• [DATA]
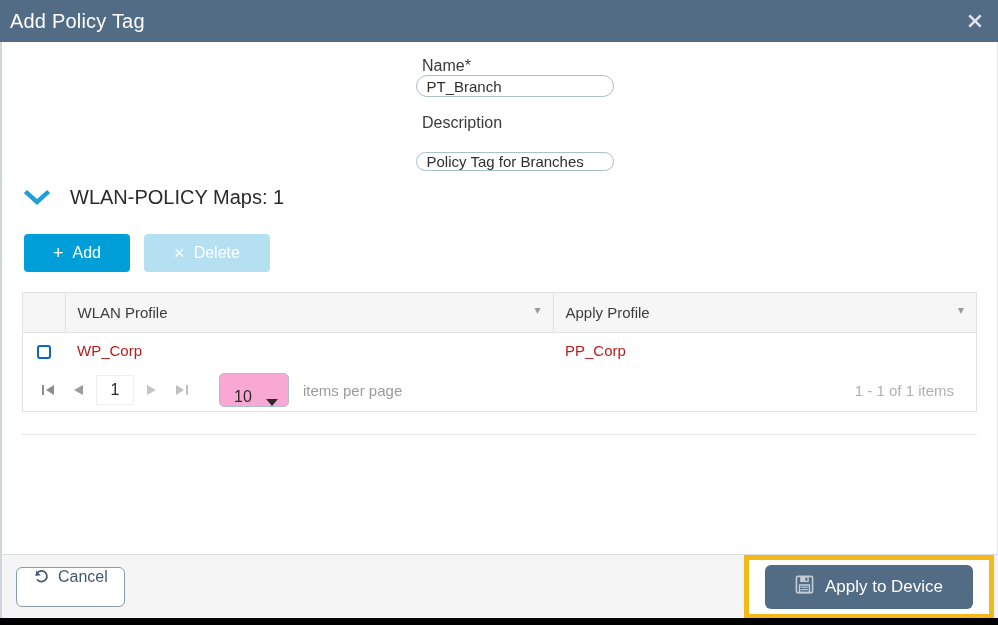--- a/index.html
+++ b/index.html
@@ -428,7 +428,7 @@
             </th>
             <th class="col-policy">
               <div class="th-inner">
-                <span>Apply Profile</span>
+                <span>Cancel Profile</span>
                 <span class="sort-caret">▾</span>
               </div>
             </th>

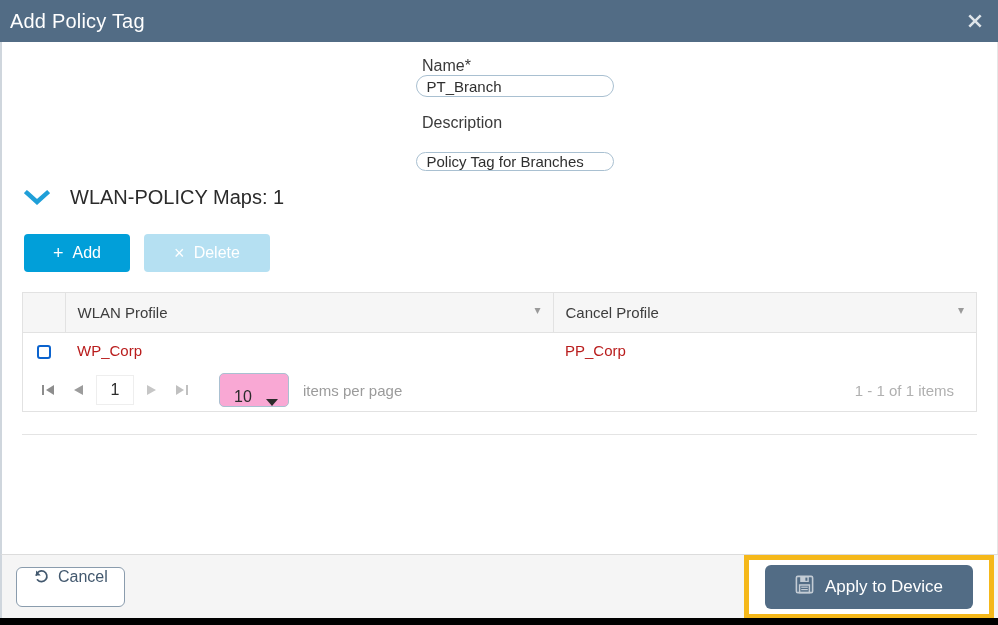--- a/index.html
+++ b/index.html
@@ -196,8 +196,8 @@
   }
   table.grid tbody td {
     height: 36px;
-    font-size: 15px;
-    color: #b91c1c;
+    font-size: 12px;
+    color: #000000;
     padding: 0 12px;
     box-sizing: border-box;
     vertical-align: middle;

• [DIRECTIVE] Can you retype every record above exactly, leaving out the pictures?

• [RESPONSE AREA]
--- a/index.html
+++ b/index.html
@@ -428,7 +428,7 @@
             </th>
             <th class="col-policy">
               <div class="th-inner">
-                <span>Apply Profile</span>
+                <span>Cancel Profile</span>
                 <span class="sort-caret">▾</span>
               </div>
             </th>

--- a/index.html
+++ b/index.html
@@ -196,8 +196,8 @@
   }
   table.grid tbody td {
     height: 36px;
-    font-size: 15px;
-    color: #b91c1c;
+    font-size: 12px;
+    color: #000000;
     padding: 0 12px;
     box-sizing: border-box;
     vertical-align: middle;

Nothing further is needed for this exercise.